The obvious next step was to forgo flying, but still have exciting holidays, so train was the obvious solution.

Go by train or don’t go

Retirement was meant to be one long trip – Easter Island, Chile, New Zealand were high on the agenda – but I just couldn’t do it anymore. 

I understand the unfairness of this – we’ve been adventuring, we’ve done a lot of what we wanted to do. This challenge is so much more demanding if you’re young and should have everything before you. but don’t lose heart – it’s still all there to go for. 

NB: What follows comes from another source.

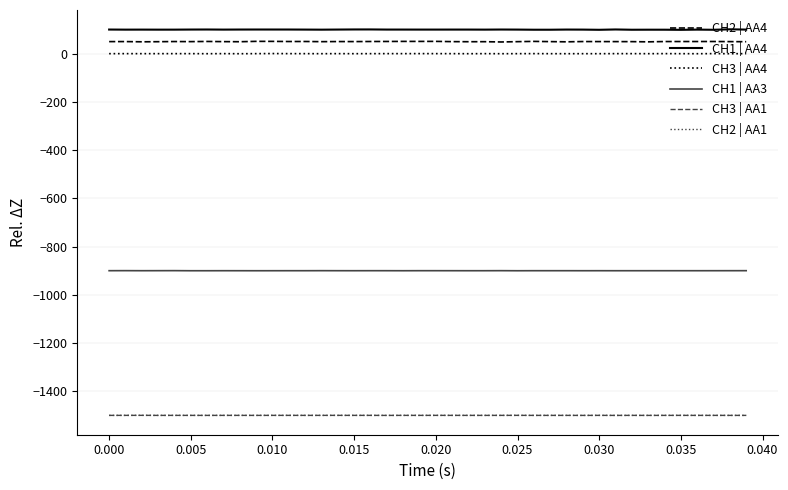

What is the sum of all CH2 | AA1 values?

-60000.9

The train can be a brilliant adventureWe’ve had some of our best adventures on the train and met fascinating people along the way – the little Romania boy who brought his drum and performed a duet with John on the spoons, watched by all his friends and relations; sitting up in bed with a cuppa watching the Carpathian mountains slide by; the carriage of people who thanked we Brits for blowing up the  Gorgopotamos Bridge, stopping the Nazi’s reaching Athens. 

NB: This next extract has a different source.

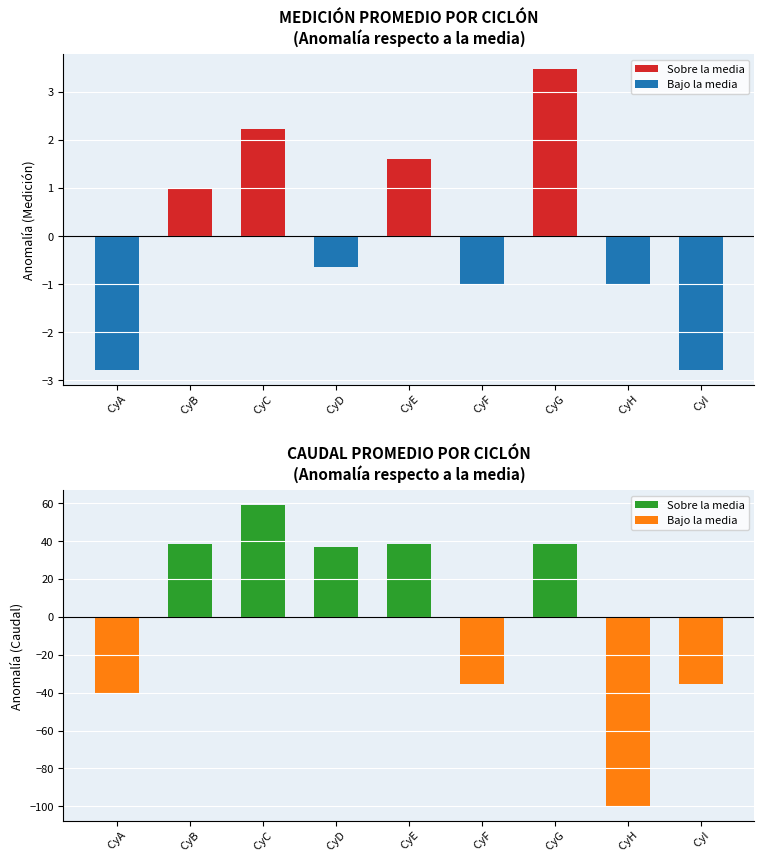

How many bars are there in total?

18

The trick is to leave time for the journey if you can manage it. It becomes a whole holiday on its own. That first adventure from home to Athens took us nine days, with stays in Vienna, Budapest, Bucharest, Hotnitsa (Bulgaria) and Thessaloniki along the way. We could have done it in two sleeps, but this was so much more exciting.

From Home to Marrakech

An invite to join in a trip to Marrakech at first made me sad – it would have been lovely to adventure with kids and grandkid. But then I stopped being so defeatist and went on line to The Man at Seat 61 Turns out it can be done quite easily. And could include a short stop off in Granada on the way back, which I’ve always wanted to see.

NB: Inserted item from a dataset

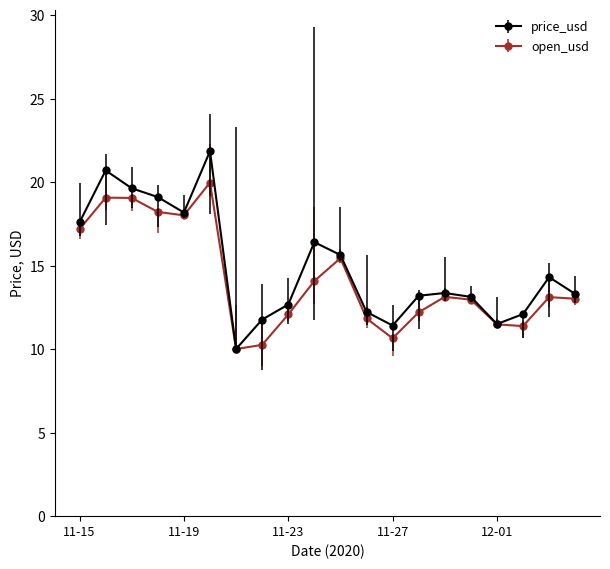

True or false: open_usd has more than 1 interior local peaks.

True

So caring for the planet and travel are not totally at odds. Travel in Europe is easy – trains link up, run to time and are warm and comfortable. Of course there are hiccups, but then there are plenty of those by plane too. And I do realise that while many trains in Europe are electric there will still be some diesel, but it’s still much less pollution that flying in a tin box.

There is something so satisfying about leaving home and starting straight away without all that messing about with check in and security. Not to mention seeing where we’re going and visiting all the places in between.

Take a look at Man in Seat 61. Put in any journey you can think of and scroll through. See the trains, the restaurant car, the views and best hotels – it’s all there for you. This way you can have the adventure without the tension and worry. Get on that train and see the world!